Im August ließ ich mir einen Prospekt von Photo-Porst aus Nürnberg kommen. Schon korrespondierte ich mit Photo-Porst wegen einer Balda Rigona, in Aussicht auf die im Herbst zu erwartende Beförderung zum Gefreiten. Doch die uns ins Haus stehende Sudetenkrise des Spätsommer-Herbst 1938 verzögerte die Geschäfte. Endlich teilte mir Porst mit, daß man keine Rigona 3 x 4 mehr auf Lager habe, bot mir ersatzweise aber eine Ihagee Parvola 3 x 4 und eine Perkeo 3 x 4 mit Zubehör für 63 RM an.
Da entschloß ich mich, zuzugreifen, zumal die Perkeo mit Teleskopsucher ausgestattet war und über ein "Heliar" 1 :3,5 und Compur 00-Verschluß verfügte. Ich verkaufte meine Ikonta für 18 RM einem Kameraden, das war die erforderliche Anzahlung. Den Rest beglich ich in 10 Monatsraten zu 5 RM.
Die ersten Perkeofotos waren für mich sehr enttäuschend. Der Balgen war undicht. Ich schickte die Kamera noch einmal zurück und ließ diesen ärgerlichen Fehler beheben.

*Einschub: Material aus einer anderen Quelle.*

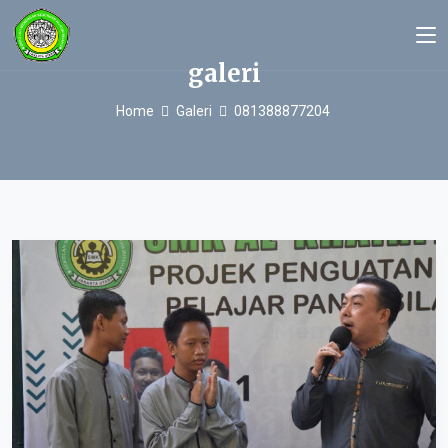
galeri
Home
Galeri
081388877204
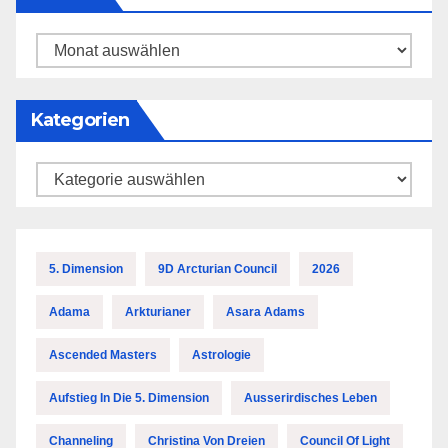
Archiv
Kategorien
Kategorien
5. Dimension
9D Arcturian Council
2026
Adama
Arkturianer
Asara Adams
Ascended Masters
Astrologie
Aufstieg In Die 5. Dimension
Ausserirdisches Leben
Channeling
Christina Von Dreien
Council Of Light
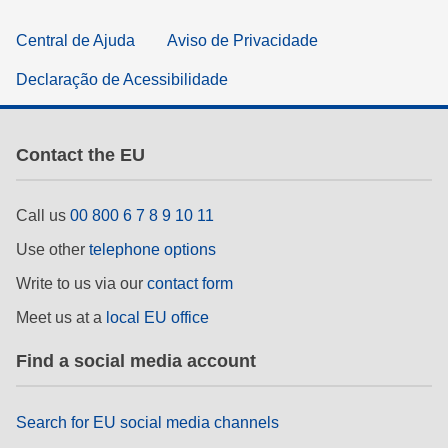
Central de Ajuda
Aviso de Privacidade
Declaração de Acessibilidade
Contact the EU
Call us
00 800 6 7 8 9 10 11
Use other
telephone options
Write to us via our
contact form
Meet us at a
local EU office
Find a social media account
Search for EU social media channels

Mit der Perkeo durch dick und dünn

Aber dann begann die "Perkeo-Ära", die von Herbst 1938 bis zum Frühjahr 1946 dauerte. Die Perkeo wurde meine "Soldatenkamera", ich habe sie ab Herbst 1939 auch mit ins Feld genommen. Zwar bekam ich im Herbst 1940 noch eine Rolleicord II anstelle einer ein Jahr vorher bestellten Rolleiflex Standard, doch die Rolleicord habe ich nie mit ins Feld genommen. Sie war mir zu schade dazu. Sie blieb "Urlaubskamera" und ruhte bombensicher im Safe einer Bank. Das Schicksal wollte es, daß mir viele Perkeofotos, bzw. deren Negative, von 1938-1946 erhalten bleiben.
Als ich im Herbst die Perkeo 3 x 4 cm erwarb, war sie nur noch als Gelegenheit im Handel. Die 3 x 4 cm-Welle zu Anfang der 30er Jahre war längst abgeklungen. Ein Teil der Anhänger dieses Formats hatte sich inzwischen dem Kleinbild 24 x 36 mm verschrieben, seitdem die Kodak Retina und ihre Konkurrenzmodelle seit 1934 das Kleinbildformat volkstümlich gemacht hatten. Ein anderer Teil hatte sich dem 1932 erstmals von Zeiss Ikon als Rollfilmformat kreierten Format 4,5 x 6 cm zugewandt. Kameras dieses Formats waren kaum größer und schwerer als 3 x 4 Kameras. Etwa zur gleichen Zeit, als ich die Perkeo erwarb, kam die Balda Jubilette 24 x 36 mm mit Radionar 1 :2,9 und Compur 00-Verschluß zu 50 RM auf den Markt. Da man sich damals jedoch aus Sparsamkeitsgründen auf Kontaktabzüge fürs Fotoalbum beschränkte, blieb ich dem veralteten 3 x 4-Format treu. Bei der Truppe hatte ich keine Möglichkeit, Vergrößerungen vom 24 x 36 mm-Format selber preiswert anzufertigen. Und für Farbfilm' der in 35 mm schon lieferbar war' reichten die Mittel schon gar nicht. Das waren Überlegungen in einer Zeit, in der man den Pfennig dreimal umdrehte, bevor man ihn ausgab.